__What to work on__
Could you output the listing that follows exactly, without its images?

--- Data provided Enclosed Below ---

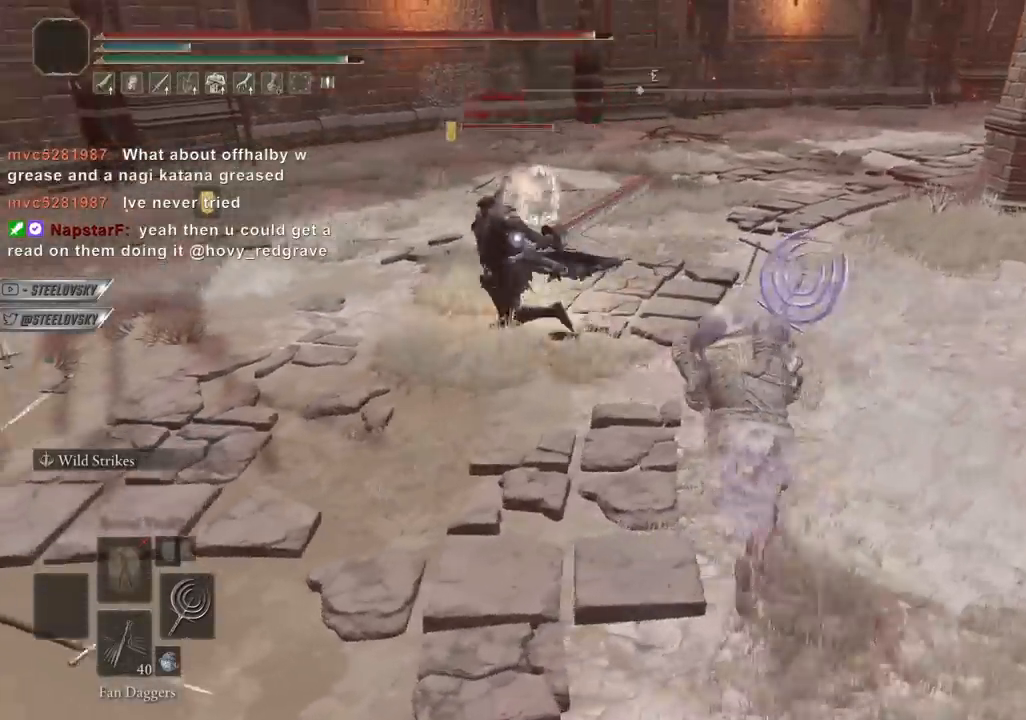
{"dt_ms": 1000, "buttons": ["CIRCLE", "L2"], "left_stick": "up", "right_stick": "center"}
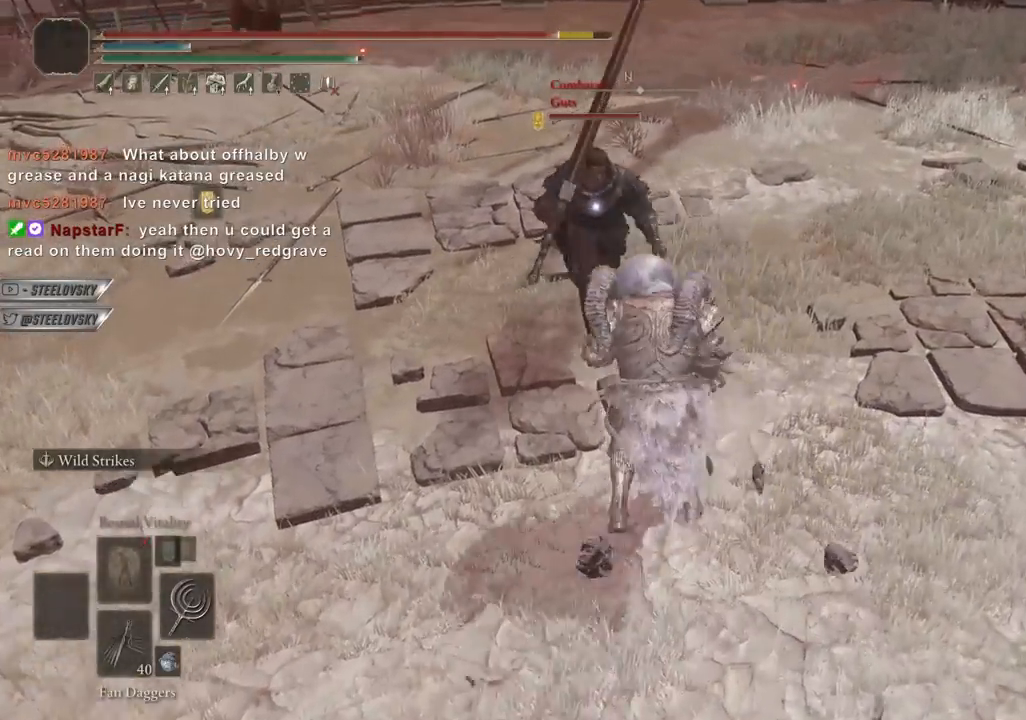
{"dt_ms": 500, "buttons": ["L2"], "left_stick": "up-left", "right_stick": "center", "events": [[83, "CIRCLE", "up"], [383, "left_stick", "up-left"]]}
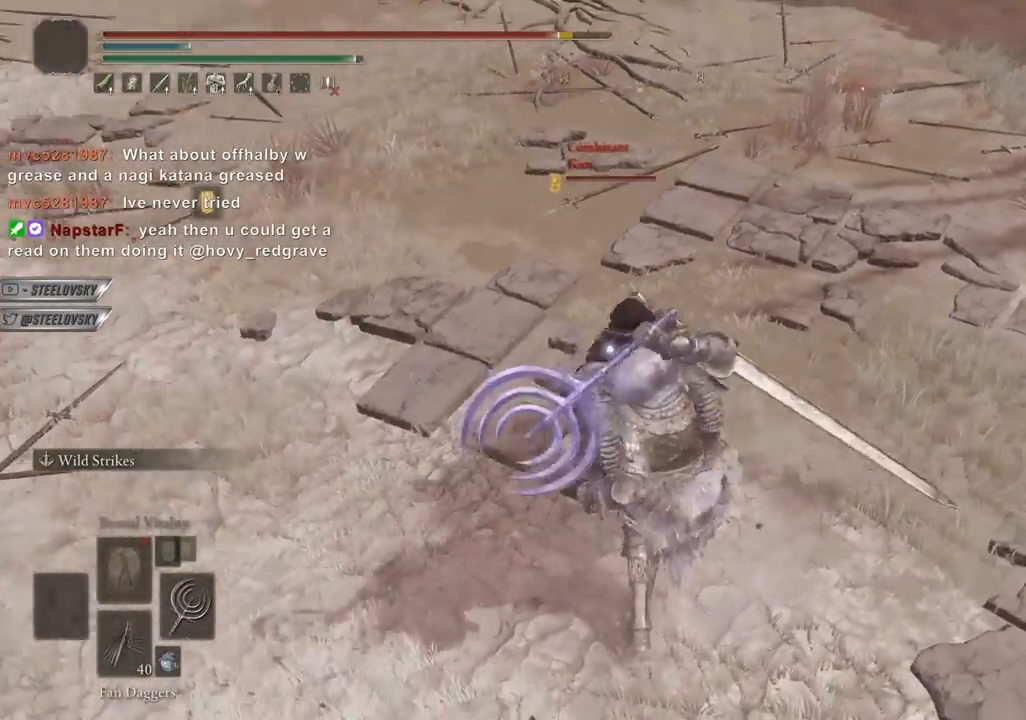
{"dt_ms": 500, "buttons": ["L2"], "left_stick": "up-left", "right_stick": "center", "events": []}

--- End of Enclosed Data provided ---

__Solution to this exercise__
{"dt_ms": 1000, "buttons": ["CIRCLE", "L2"], "left_stick": "up", "right_stick": "center"}
{"dt_ms": 500, "buttons": ["L2"], "left_stick": "up-left", "right_stick": "center", "events": [[83, "CIRCLE", "up"], [383, "left_stick", "up-left"]]}
{"dt_ms": 500, "buttons": ["L2"], "left_stick": "up-left", "right_stick": "center", "events": []}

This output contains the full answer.